Das geistige Klima Deutschlands am Vorabend der Reformation
war romfeindlich, aber es war nicht kirchenfeindlich und schon gar
nicht irreligiös. Im Gegenteil: wohl nie hat kirchliches Leben in
Deutschland so geblüht wie um 1500. Die Kirche ist in allen Schichten
noch fraglos als die geistig führende Macht anerkannt. Die skeptischen
und paganistischen Strömungen der Renaissance, die in Italien
und Frankreich eine höhere Bildungsschicht von Kirche und
Christentum entfremden, fanden in Deutschland kaum Wurzelboden.

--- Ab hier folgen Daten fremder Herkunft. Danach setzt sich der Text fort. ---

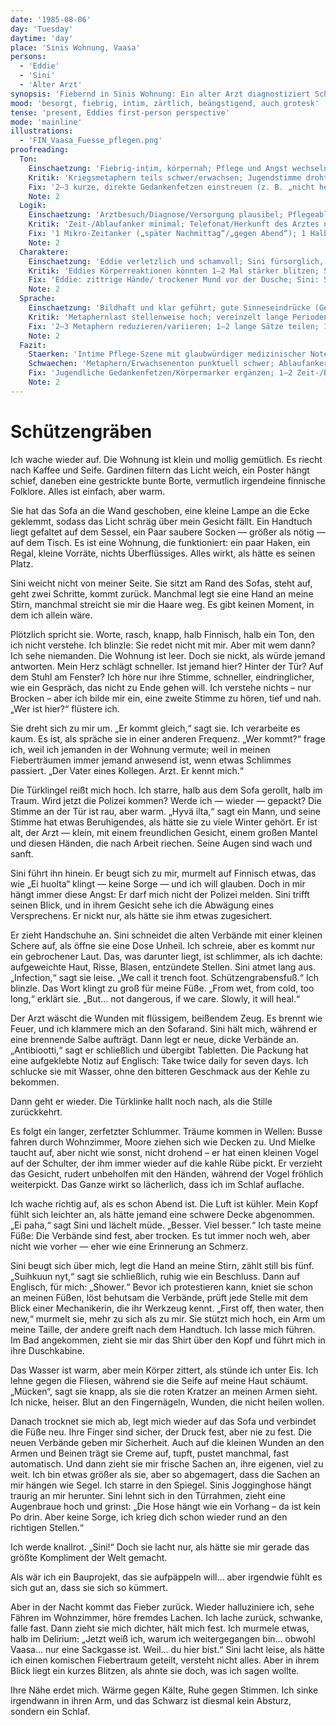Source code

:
 ```yaml
---
date: '1985-08-06'
day: 'Tuesday'
daytime: 'day'
place: 'Sinis Wohnung, Vaasa'
persons:
  - 'Eddie'
  - 'Sini'
  - 'Alter Arzt'
synopsis: 'Fiebernd in Sinis Wohnung: Ein alter Arzt diagnostiziert Schützengrabensfuß, versorgt Eddies Wunden und verordnet Antibiotika; Sini pflegt, duscht und hält sie – zwischen Halluzinationen, Scham und zarter Nähe schläft Eddie schließlich in Sinis Armen ein.'
mood: 'besorgt, fiebrig, intim, zärtlich, beängstigend, auch grotesk'
tense: 'present, Eddies first-person perspective'
mode: 'mainline'
illustrations:
  - 'FIN_Vaasa_Fuesse_pflegen.png'
proofreading:
  Ton:
    Einschaetzung: 'Fiebrig‑intim, körpernah; Pflege und Angst wechseln sich ab.'
    Kritik: 'Kriegsmetaphern teils schwer/erwachsen; Jugendstimme droht zu verschwinden.'
    Fix: '2–3 kurze, direkte Gedankenfetzen einstreuen (z. B. „nicht heulen“, „nicht Polizei“); 1–2 Metaphern vereinfachen/streichen; 1 Atempunkt vor/ nach der Arztbehandlung.'
    Note: 2
  Logik:
    Einschaetzung: 'Arztbesuch/Diagnose/Versorgung plausibel; Pflegeablauf stimmig.'
    Kritik: 'Zeit-/Ablaufanker minimal; Telefonat/Herkunft des Arztes nur implizit.'
    Fix: '1 Mikro‑Zeitanker („später Nachmittag“/„gegen Abend“); 1 Halbsatz: „Freund der Familie/ Kollege meines Kollegen“ o. ä.; Antibiotika‑Schema kurz verorten.'
    Note: 2
  Charaktere:
    Einschaetzung: 'Eddie verletzlich und schamvoll; Sini fürsorglich, bestimmend; Arzt ruhig, erfahren.'
    Kritik: 'Eddies Körperreaktionen könnten 1–2 Mal stärker blitzen; Sini/Arzt je 1 prägnantes Mini‑Detail (Stimme/Geste) hilft.'
    Fix: 'Eddie: zittrige Hände/ trockener Mund vor der Dusche; Sini: Signaturgeste (Augenbraue/Hand an Stirn); Arzt: ruhige Hände/geruch nach Desinfektion.'
    Note: 2
  Sprache:
    Einschaetzung: 'Bildhaft und klar geführt; gute Sinneseindrücke (Geruch, Wärme, Nässe).'
    Kritik: 'Metaphernlast stellenweise hoch; vereinzelt lange Perioden.'
    Fix: '2–3 Metaphern reduzieren/variieren; 1–2 lange Sätze teilen; 1 rotziger Kurzsatz als Jugend‑Kontrast.'
    Note: 2
  Fazit:
    Staerken: 'Intime Pflege‑Szene mit glaubwürdiger medizinischer Note; Beziehung zu Sini vertieft sich.'
    Schwaechen: 'Metaphern/Erwachsenenton punktuell schwer; Ablaufanker knapp.'
    Fix: 'Jugendliche Gedankenfetzen/Körpermarker ergänzen; 1–2 Zeit‑/Beziehungsanker; Sprache leicht straffen.'
    Note: 2
---
```


# Schützengräben

Ich wache wieder auf. Die Wohnung ist klein und mollig gemütlich. Es riecht nach
Kaffee und Seife. Gardinen filtern das Licht weich, ein Poster hängt schief,
daneben eine gestrickte bunte Borte, vermutlich irgendeine finnische Folklore.
Alles ist einfach, aber warm.

Sie hat das Sofa an die Wand geschoben, eine kleine Lampe an die Ecke geklemmt,
sodass das Licht schräg über mein Gesicht fällt. Ein Handtuch liegt gefaltet auf
dem Sessel, ein Paar saubere Socken — größer als nötig — auf dem Tisch. Es ist
eine Wohnung, die funktioniert: ein paar Haken, ein Regal, kleine Vorräte,
nichts Überflüssiges. Alles wirkt, als hätte es seinen Platz.

Sini weicht nicht von meiner Seite. Sie sitzt am Rand des Sofas, steht auf, geht
zwei Schritte, kommt zurück. Manchmal legt sie eine Hand an meine Stirn,
manchmal streicht sie mir die Haare weg. Es gibt keinen Moment, in dem ich
allein wäre.

Plötzlich spricht sie. Worte, rasch, knapp, halb Finnisch, halb ein Ton, den ich
nicht verstehe. Ich blinzle: Sie redet nicht mit mir. Aber mit wem dann? Ich
sehe niemanden. Die Wohnung ist leer. Doch sie nickt, als würde jemand
antworten. Mein Herz schlägt schneller. Ist jemand hier? Hinter der Tür? Auf dem
Stuhl am Fenster? Ich höre nur ihre Stimme, schneller, eindringlicher, wie ein
Gespräch, das nicht zu Ende gehen will. Ich verstehe nichts – nur Brocken – aber
ich bilde mir ein, eine zweite Stimme zu hören, tief und nah. „Wer ist hier?“
flüstere ich.

Sie dreht sich zu mir um. „Er kommt gleich,“ sagt sie. Ich verarbeite es kaum.
Es ist, als spräche sie in einer anderen Frequenz. „Wer kommt?“ frage ich, weil
ich jemanden in der Wohnung vermute; weil in meinen Fieberträumen immer jemand
anwesend ist, wenn etwas Schlimmes passiert. „Der Vater eines Kollegen. Arzt. Er
kennt mich.“

Die Türklingel reißt mich hoch. Ich starre, halb aus dem Sofa gerollt, halb im
Traum. Wird jetzt die Polizei kommen? Werde ich — wieder — gepackt? Die Stimme
an der Tür ist rau, aber warm. „Hyvä ilta,“ sagt ein Mann, und seine Stimme hat
etwas Beruhigendes, als hätte sie zu viele Winter gehört. Er ist alt, der Arzt —
klein, mit einem freundlichen Gesicht, einem großen Mantel und diesen Händen,
die nach Arbeit riechen. Seine Augen sind wach und sanft.

Sini führt ihn hinein. Er beugt sich zu mir, murmelt auf Finnisch etwas, das wie
„Ei huolta“ klingt — keine Sorge — und ich will glauben. Doch in mir hängt immer
diese Angst: Er darf mich nicht der Polizei melden. Sini trifft seinen Blick,
und in ihrem Gesicht sehe ich die Abwägung eines Versprechens. Er nickt nur, als
hätte sie ihm etwas zugesichert.

Er zieht Handschuhe an. Sini schneidet die alten Verbände mit einer kleinen
Schere auf, als öffne sie eine Dose Unheil. Ich schreie, aber es kommt nur ein
gebrochener Laut. Das, was darunter liegt, ist schlimmer, als ich dachte:
aufgeweichte Haut, Risse, Blasen, entzündete Stellen. Sini atmet lang aus.
„Infection,“ sagt sie leise. „We call it trench foot. Schützengrabensfuß.“ Ich
blinzle. Das Wort klingt zu groß für meine Füße. „From wet, from cold, too
long,“ erklärt sie. „But… not dangerous, if we care. Slowly, it will heal.“

Der Arzt wäscht die Wunden mit flüssigem, beißendem Zeug. Es brennt wie Feuer,
und ich klammere mich an den Sofarand. Sini hält mich, während er eine brennende
Salbe aufträgt. Dann legt er neue, dicke Verbände an. „Antibiootti,“ sagt er
schließlich und übergibt Tabletten. Die Packung hat eine aufgeklebte Notiz auf
Englisch: Take twice daily for seven days. Ich schlucke sie mit Wasser, ohne den
bitteren Geschmack aus der Kehle zu bekommen.

Dann geht er wieder. Die Türklinke hallt noch nach, als die Stille zurückkehrt.

Es folgt ein langer, zerfetzter Schlummer. Träume kommen in Wellen: Busse fahren
durch Wohnzimmer, Moore ziehen sich wie Decken zu. Und Mielke taucht auf, aber
nicht wie sonst, nicht drohend – er hat einen kleinen Vogel auf der Schulter,
der ihm immer wieder auf die kahle Rübe pickt. Er verzieht das Gesicht, rudert
unbeholfen mit den Händen, während der Vogel fröhlich weiterpickt. Das Ganze
wirkt so lächerlich, dass ich im Schlaf auflache.

Ich wache richtig auf, als es schon Abend ist. Die Luft ist kühler. Mein Kopf
fühlt sich leichter an, als hätte jemand eine schwere Decke abgenommen. „Ei
paha,“ sagt Sini und lächelt müde. „Besser. Viel besser.“ Ich taste meine Füße:
Die Verbände sind fest, aber trocken. Es tut immer noch weh, aber nicht wie
vorher — eher wie eine Erinnerung an Schmerz.

Sini beugt sich über mich, legt die Hand an meine Stirn, zählt still bis fünf.
„Suihkuun nyt,“ sagt sie schließlich, ruhig wie ein Beschluss. Dann auf
Englisch, für mich: „Shower.“ Bevor ich protestieren kann, kniet sie schon an
meinen Füßen, löst behutsam die Verbände, prüft jede Stelle mit dem Blick einer
Mechanikerin, die ihr Werkzeug kennt. „First off, then water, then new,“ murmelt
sie, mehr zu sich als zu mir. Sie stützt mich hoch, ein Arm um meine Taille, der
andere greift nach dem Handtuch. Ich lasse mich führen. Im Bad angekommen, zieht
sie mir das Shirt über den Kopf und führt mich in ihre Duschkabine.

Das Wasser ist warm, aber mein Körper zittert, als stünde ich unter Eis. Ich
lehne gegen die Fliesen, während sie die Seife auf meine Haut schäumt. „Mücken“,
sagt sie knapp, als sie die roten Kratzer an meinen Armen sieht. Ich nicke,
heiser. Blut an den Fingernägeln, Wunden, die nicht heilen wollen.

Danach trocknet sie mich ab, legt mich wieder auf das Sofa und verbindet die
Füße neu. Ihre Finger sind sicher, der Druck fest, aber nie zu fest. Die neuen
Verbände geben mir Sicherheit. Auch auf die kleinen Wunden an den Armen und
Beinen trägt sie Creme auf, tupft, pustet manchmal, fast automatisch. Und dann
zieht sie mir frische Sachen an, ihre eigenen, viel zu weit. Ich bin etwas
größer als sie, aber so abgemagert, dass die Sachen an mir hängen wie Segel. Ich
starre in den Spiegel. Sinis Jogginghose hängt traurig an mir herunter. Sini
lehnt sich in den Türrahmen, zieht eine Augenbraue hoch und grinst: „Die Hose
hängt wie ein Vorhang – da ist kein Po drin. Aber keine Sorge, ich krieg dich
schon wieder rund an den richtigen Stellen.“

Ich werde knallrot. „Sini!“ Doch sie lacht nur, als hätte sie mir gerade das
größte Kompliment der Welt gemacht.

Als wär ich ein Bauprojekt, das sie aufpäppeln will… aber irgendwie fühlt es
sich gut an, dass sie sich so kümmert.

Aber in der Nacht kommt das Fieber zurück. Wieder halluziniere ich, sehe Fähren
im Wohnzimmer, höre fremdes Lachen. Ich lache zurück, schwanke, falle fast. Dann
zieht sie mich dichter, hält mich fest. Ich murmele etwas, halb im Delirium:
„Jetzt weiß ich, warum ich weitergegangen bin… obwohl Vaasa… nur eine Sackgasse
ist. Weil… du hier bist.“ Sini lacht leise, als hätte ich einen komischen
Fiebertraum geteilt, versteht nicht alles. Aber in ihrem Blick liegt ein kurzes
Blitzen, als ahnte sie doch, was ich sagen wollte.

Ihre Nähe erdet mich. Wärme gegen Kälte, Ruhe gegen Stimmen. Ich sinke
irgendwann in ihren Arm, und das Schwarz ist diesmal kein Absturz, sondern ein
Schlaf.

Der deutsche Humanismus war, von Einzelgestalten wie Conrad
Celtis abgesehen, eine Bildungsbewegung, die mit ihrer Abwendung
von der Scholastik und Metaphysik und ihrer Hinwendung
zur Philologie und Geschichte allenfalls die Schäden von Theologie
und Kirche kritisierte, doch die religiösen Grundlagen der mittelalterlichen
Kirche nicht verließ. Ja, imWerk des Erasmus von Rotterdam
ging der Humanismus soeben die Verbindung mit der christlichen
Theologie ein, bildete sich zu einem biblischen Humanismus
weiter, dessen reformerische Impulse auf eine innere Erneuerung der
Christenheit im Geist des biblischen Altertums zielten, den Rahmen
der bestehenden Kirche aber nirgendwo sprengten.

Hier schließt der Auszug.